“Making your way in the world today takes everything you’ve got. Taking a break from all your worries, sure would help a lot. Wouldn’t you like to get away? Sometimes you want to go. Where everybody knows your name, and they’re always glad you came.” I always loved the opening theme song of the TV sitcom Cheers by Gary Portnoy and Judy Hart Angelo. The essence of the song calls to us. Don’t we all want to be welcomed and recognized?
Several years ago, the owner of a popular restaurant entered the banquet room and “glad handed” several of the guests. It was a wedding rehearsal dinner. He looked over at my table and beamed and said, “Pastor, it’s always nice to see you. Are you marrying the happy couple?” I smiled and said, “Joe, how are you doing? No, I’m the brother of the bride tomorrow.” He came over and shook my hand and then continued on with some jokes and wished everyone well. It was a nice gesture.
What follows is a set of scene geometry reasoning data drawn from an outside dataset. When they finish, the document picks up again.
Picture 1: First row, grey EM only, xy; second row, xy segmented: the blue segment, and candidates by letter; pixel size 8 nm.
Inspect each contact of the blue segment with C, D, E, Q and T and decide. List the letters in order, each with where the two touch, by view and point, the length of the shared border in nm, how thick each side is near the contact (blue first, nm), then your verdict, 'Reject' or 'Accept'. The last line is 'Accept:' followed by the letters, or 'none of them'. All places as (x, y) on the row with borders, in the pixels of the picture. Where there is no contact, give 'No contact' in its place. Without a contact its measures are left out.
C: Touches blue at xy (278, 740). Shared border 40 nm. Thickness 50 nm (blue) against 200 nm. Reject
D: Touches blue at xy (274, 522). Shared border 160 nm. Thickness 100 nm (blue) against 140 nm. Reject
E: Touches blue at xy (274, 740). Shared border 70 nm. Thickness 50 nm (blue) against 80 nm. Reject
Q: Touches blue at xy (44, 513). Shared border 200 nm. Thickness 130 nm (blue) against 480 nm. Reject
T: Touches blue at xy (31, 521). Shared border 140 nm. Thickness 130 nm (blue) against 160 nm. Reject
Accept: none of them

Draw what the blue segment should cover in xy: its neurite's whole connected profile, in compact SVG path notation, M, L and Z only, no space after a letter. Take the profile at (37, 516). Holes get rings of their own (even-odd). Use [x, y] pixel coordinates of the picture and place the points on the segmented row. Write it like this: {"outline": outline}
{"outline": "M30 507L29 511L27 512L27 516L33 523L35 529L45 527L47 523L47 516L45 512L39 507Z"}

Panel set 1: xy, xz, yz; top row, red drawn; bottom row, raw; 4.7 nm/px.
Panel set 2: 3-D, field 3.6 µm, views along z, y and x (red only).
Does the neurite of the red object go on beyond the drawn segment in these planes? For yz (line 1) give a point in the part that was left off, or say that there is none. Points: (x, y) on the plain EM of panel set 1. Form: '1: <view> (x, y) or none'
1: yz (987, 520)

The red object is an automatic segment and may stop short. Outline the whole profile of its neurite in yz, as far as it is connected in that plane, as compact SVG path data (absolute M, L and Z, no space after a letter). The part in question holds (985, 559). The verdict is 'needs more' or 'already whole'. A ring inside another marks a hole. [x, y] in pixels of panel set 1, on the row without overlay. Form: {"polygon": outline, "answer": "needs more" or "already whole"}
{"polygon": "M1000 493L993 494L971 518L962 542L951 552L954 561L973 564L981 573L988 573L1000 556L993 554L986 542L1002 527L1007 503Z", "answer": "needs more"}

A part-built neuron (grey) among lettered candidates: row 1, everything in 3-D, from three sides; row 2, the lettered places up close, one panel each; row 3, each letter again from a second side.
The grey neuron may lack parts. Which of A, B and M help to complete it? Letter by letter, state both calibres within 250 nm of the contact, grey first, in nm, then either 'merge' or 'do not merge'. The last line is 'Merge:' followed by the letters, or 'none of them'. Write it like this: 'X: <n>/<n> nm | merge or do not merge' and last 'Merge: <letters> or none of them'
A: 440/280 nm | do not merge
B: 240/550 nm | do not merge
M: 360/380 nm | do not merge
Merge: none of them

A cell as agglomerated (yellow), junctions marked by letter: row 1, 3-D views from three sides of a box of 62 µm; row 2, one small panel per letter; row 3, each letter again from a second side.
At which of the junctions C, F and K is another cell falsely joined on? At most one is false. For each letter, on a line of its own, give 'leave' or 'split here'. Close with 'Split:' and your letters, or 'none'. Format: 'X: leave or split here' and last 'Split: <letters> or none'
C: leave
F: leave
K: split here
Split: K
The only thing wrong with the scenario is the fact that I am not a pastor. Joe knows my face, but probably couldn’t come up with my name from even a short list. He just knows he knows me. That’s fine. He recognizes someone from the community and makes them welcome. That’s important. The guests glowed and felt a little more important, the host recognized one of the wedding party and went out of his way to wish the guests a good time . . . and they all did. I doubt anyone cared that he called me “Pastor.” Some of the guests may have even assumed that I was a pastor in my spare time, and I bet that most people didn’t even hear what he called me. The name didn’t matter.
Don’t we all feel special when we are recognized? This is really important in business. If you are being recognized because you are a client, it makes you feel valued and you want to return. Some businesses use shopping carts on their website, and that’s how orders are placed and money is exchanged. It takes the personality out of doing business, but it doesn’t eliminate the need for recognition nor the ability to do something about it. Even with shopping carts, purchasers leave their names, email addresses, company name, and location. This gives us the opportunity to still make connections AND make the customer feel recognized and appreciated.
If you have the chance look at your online transactions, you can respond with a thank you note AND a comment. I have responded to people merely because I’ve always wanted to visit a certain location. Or maybe the local university is a possible opponent of one of my favorite schools from the Pacific Northwest. Sometimes a curt reply is the only result of an email from me, but other times I get information about a vacation spot, or a weather report, or even better I receive questions about my hometown, comments about a product I have supplied, or questions about another possible purchase from my company. Ah, communication and recognition . . . wrapped up in feeling special . . . just as if I really knew their name . . . and if more online transactions come in, maybe I will know the name tomorrow. But for now . . . let us pray.